To shift toward a proactive approach, logistics companies must make data the foundation of risk decisions. By systematically collecting and analysing data on routes, transit times, failure hotspots, incidents, weather patterns and infrastructure conditions, they can identify risk-prone corridors, adjust schedules and design early-warning thresholds for clients.
At a strategic level, cargo insurance should be embedded in contract structures and risk-sharing arrangements. Instead of seeing insurers just as policy providers, logistics providers and exporters can treat them as risk advisors - reviewing routes, packaging standards, loading and unloading procedures and warehouse management together. Insurance programmes can then be tailored to commodity types, trade lanes and customer profiles, with premiums reflecting genuine risk reduction rather than generic assumptions.
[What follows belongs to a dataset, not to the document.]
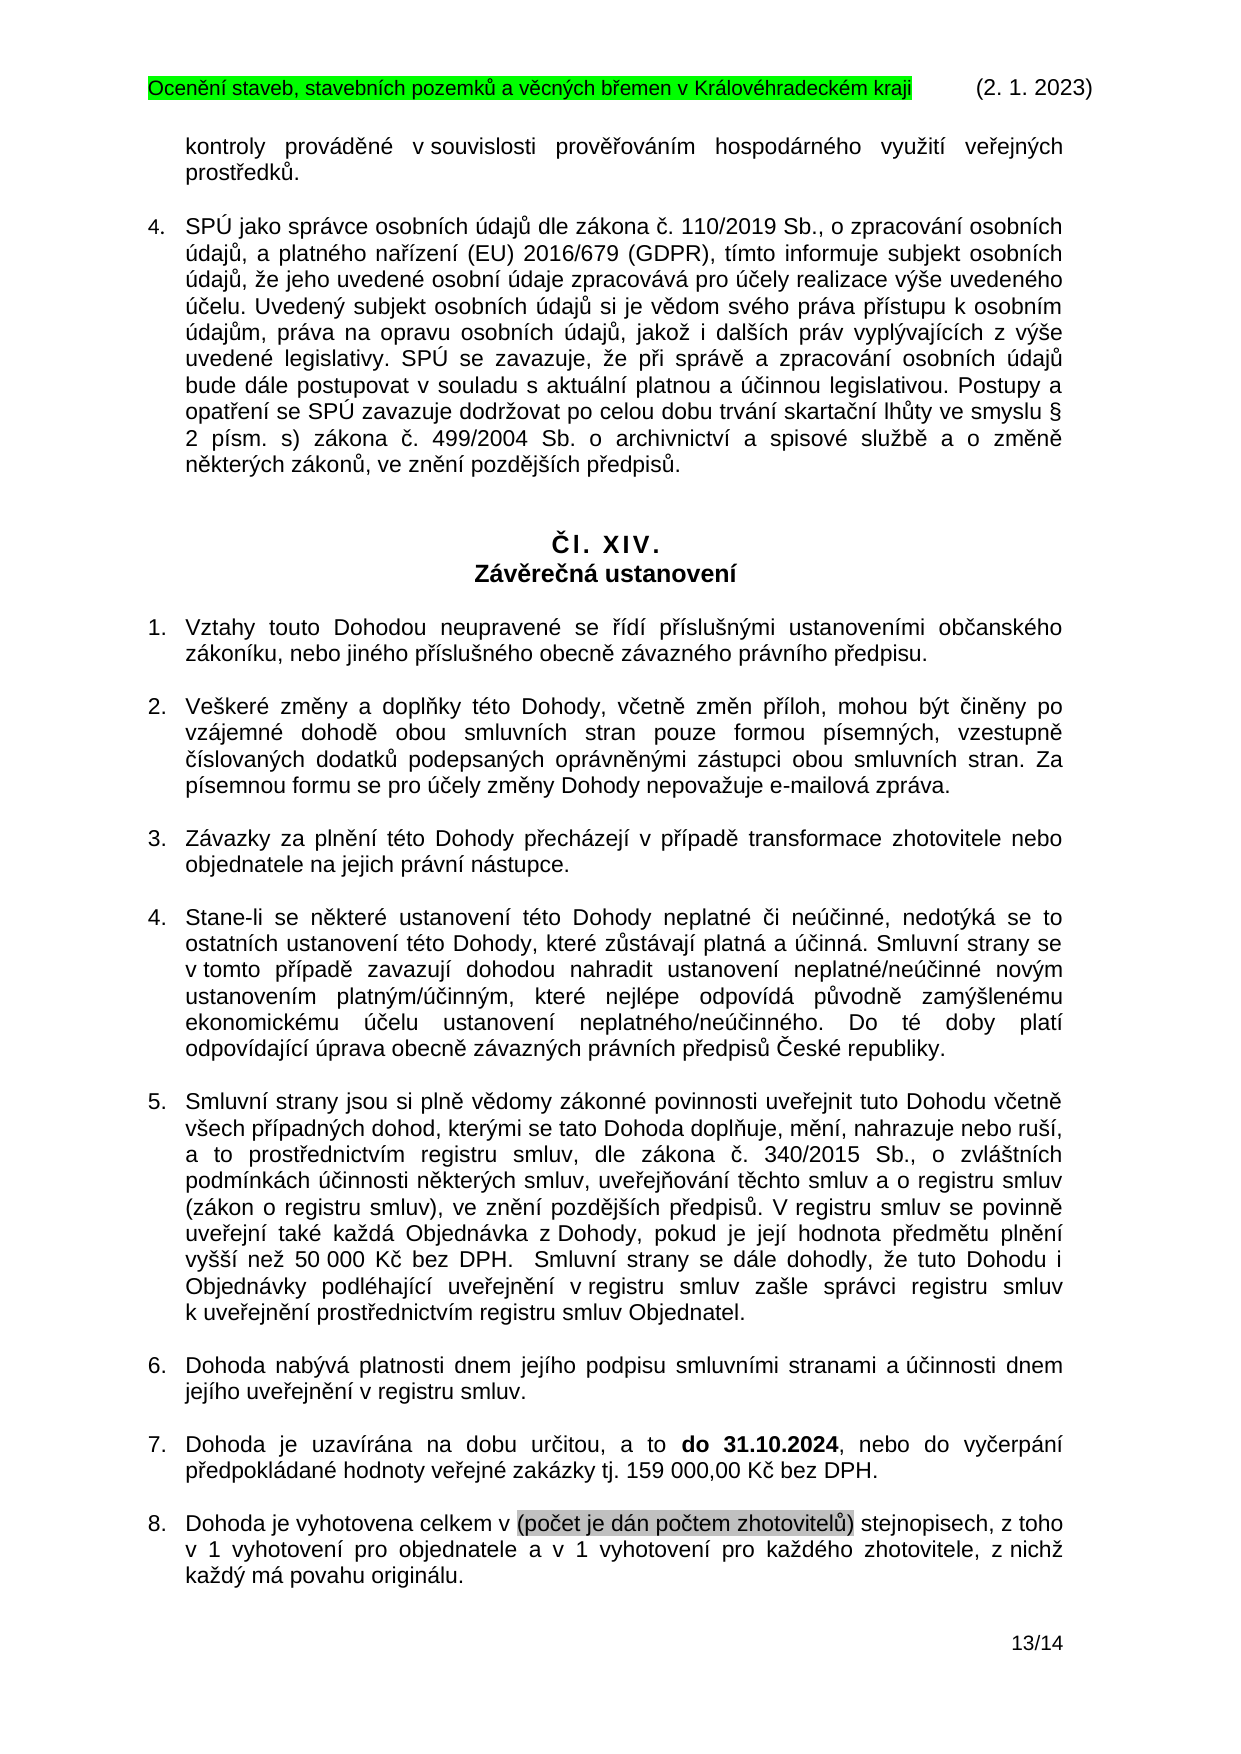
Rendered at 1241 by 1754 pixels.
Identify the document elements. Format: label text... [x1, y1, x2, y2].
An effective logistics risk-management programme does not rely on insurance alone. It starts with designing less vulnerable supply chains: diversifying routes and modes, using multiple ports of loading and discharge, standardising packaging and handling, training frontline workers and deploying real-time tracking and weather-alert tools. In that context, cargo insurance becomes the final line of defence rather than the only safety net, and premiums can be optimised as risk levels fall.
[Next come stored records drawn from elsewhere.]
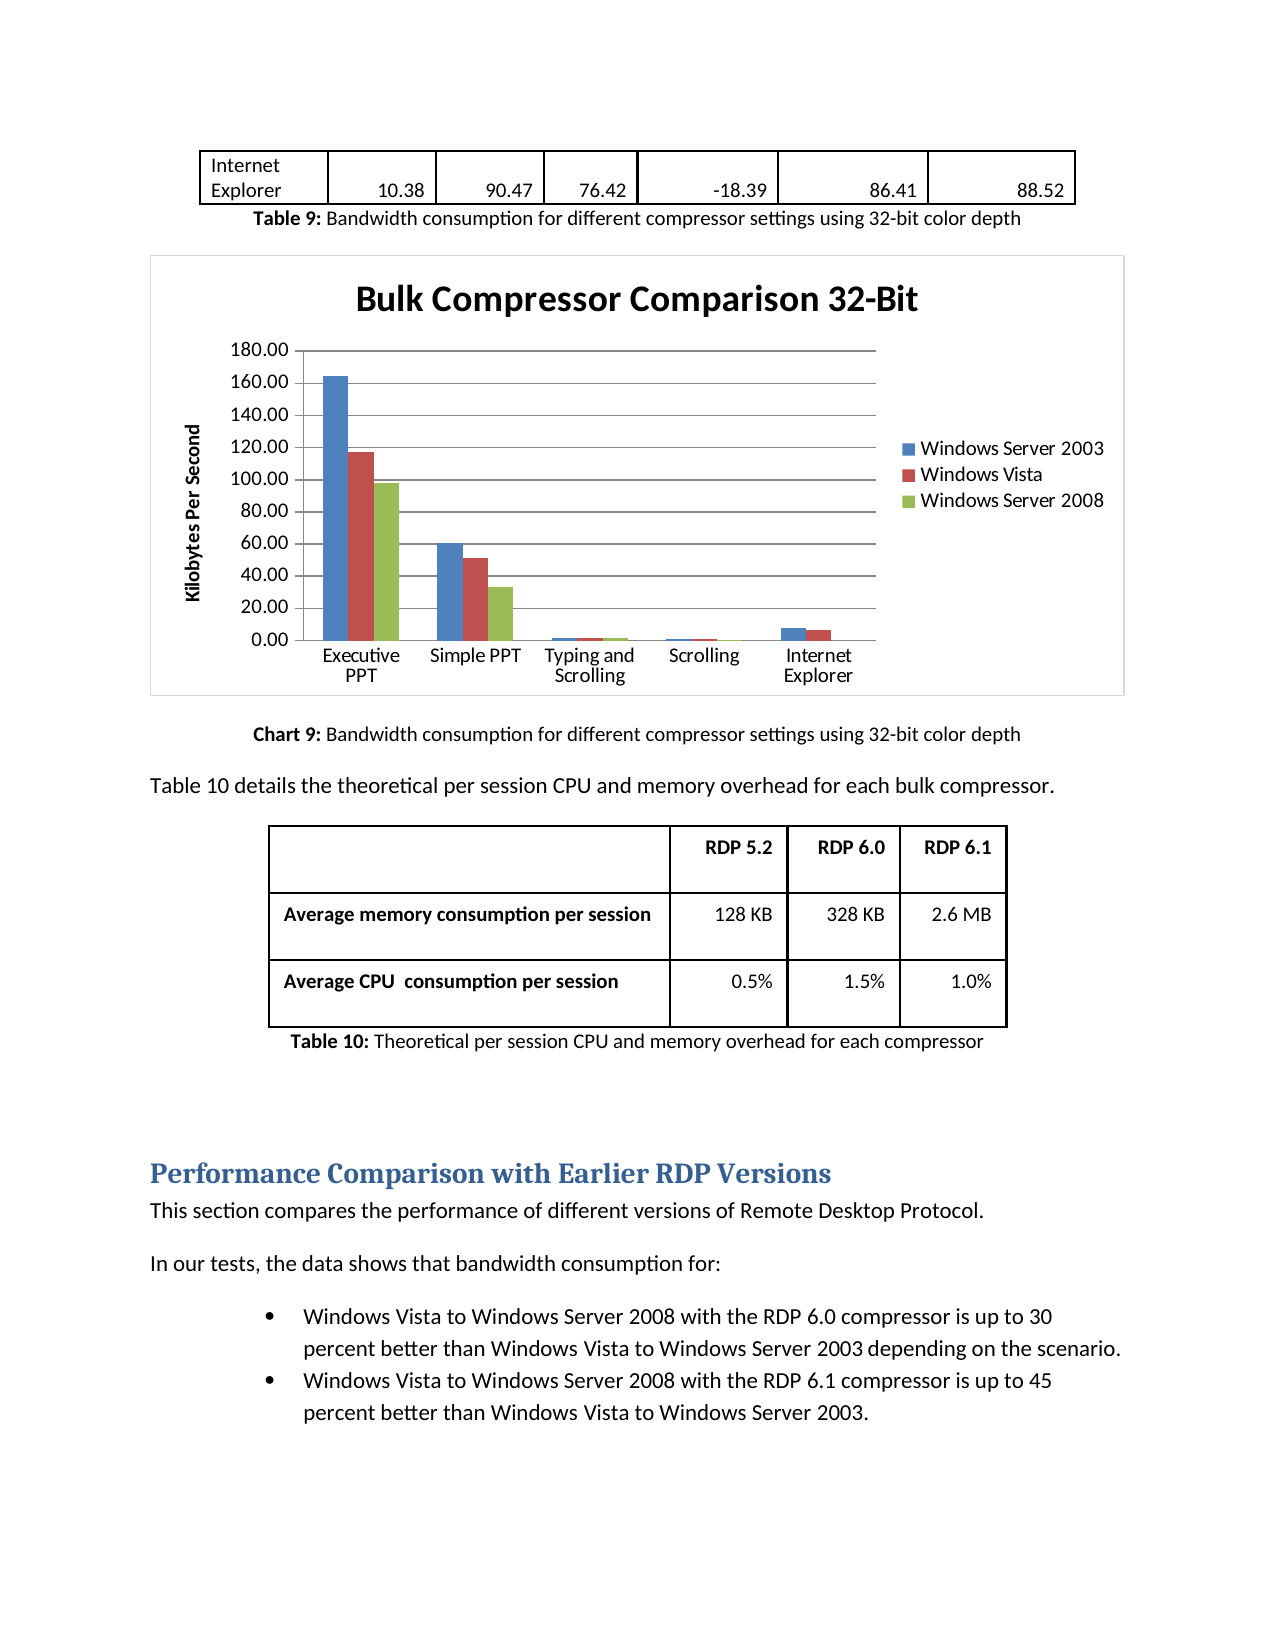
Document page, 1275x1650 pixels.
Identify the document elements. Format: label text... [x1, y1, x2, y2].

table_cell 88.52 [929, 152, 1074, 203]
text In our tests, the data shows that bandwidth consumption for: [150, 1249, 1125, 1277]
subtitle Performance Comparison with Earlier RDP Versions [150, 1157, 1125, 1191]
table_cell -18.39 [639, 152, 777, 203]
table_header RDP 5.2 [671, 827, 786, 892]
table_cell 10.38 [329, 152, 435, 203]
table_header RDP 6.0 [789, 827, 899, 892]
table_header [270, 827, 669, 892]
table_cell 0.5% [671, 961, 786, 1026]
list Windows Vista to Windows Server 2008 with the RDP 6.0 compressor is up to 30 percent better than Windows Vista to Windows Server 2003 depending on the scenario. [266, 1302, 1125, 1362]
table_cell Internet Explorer [201, 152, 327, 203]
table_cell Average memory consumption per session [270, 894, 669, 959]
text Table 10: Theoretical per session CPU and memory overhead for each compressor [150, 1028, 1125, 1054]
text This section compares the performance of different versions of Remote Desktop Protocol. [150, 1196, 1125, 1224]
table_cell 328 KB [789, 894, 899, 959]
text Table 9: Bandwidth consumption for different compressor settings using 32-bit color depth [150, 205, 1125, 230]
table_cell 86.41 [779, 152, 927, 203]
table_cell 76.42 [545, 152, 636, 203]
table_header RDP 6.1 [901, 827, 1005, 892]
text Table 10 details the theoretical per session CPU and memory overhead for each bulk compressor. [150, 772, 1125, 799]
list Windows Vista to Windows Server 2008 with the RDP 6.1 compressor is up to 45 percent better than Windows Vista to Windows Server 2003. [266, 1366, 1125, 1427]
table_cell 2.6 MB [901, 894, 1005, 959]
table_cell 1.5% [789, 961, 899, 1026]
text Chart 9: Bandwidth consumption for different compressor settings using 32-bit color depth [150, 722, 1125, 747]
table_cell 1.0% [901, 961, 1005, 1026]
table_cell Average CPU consumption per session [270, 961, 669, 1026]
table_cell 128 KB [671, 894, 786, 959]
table_cell 90.47 [437, 152, 543, 203]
What Vietnamese Businesses Can Do Now
Exporters should begin by reviewing their entire insurance portfolio: which cargoes are covered and which are not, whether coverage levels match real risk exposures and whether high-risk trade lanes and cargoes are adequately protected. Strengthening internal knowledge of Incoterms and clarifying risk-transfer points in contracts will help avoid dangerous “grey zones” between parties.
Logistics companies, for their part, should establish dedicated risk-management functions or focal points to work with insurers, carriers and shippers. Investing in IT systems for route and fleet monitoring, telematics, weather alerts and incident reporting - as well as comprehensive safety and incident-response training - will pay off in fewer losses, faster recovery and stronger negotiating positions with both clients and insurers.
In an era of mounting uncertainty, risk management and cargo insurance have become core pillars of supply-chain strategy, not peripheral line items. Companies that use data to see risks clearly, design less fragile logistics networks and build genuine partnerships with insurers will stand out when disruptions hit. Those that continue to treat insurance as a cost to be minimised may find that the true price of under-protection is measured not only in damaged goods, but in lost customers, weakened reputations and broken cash flows.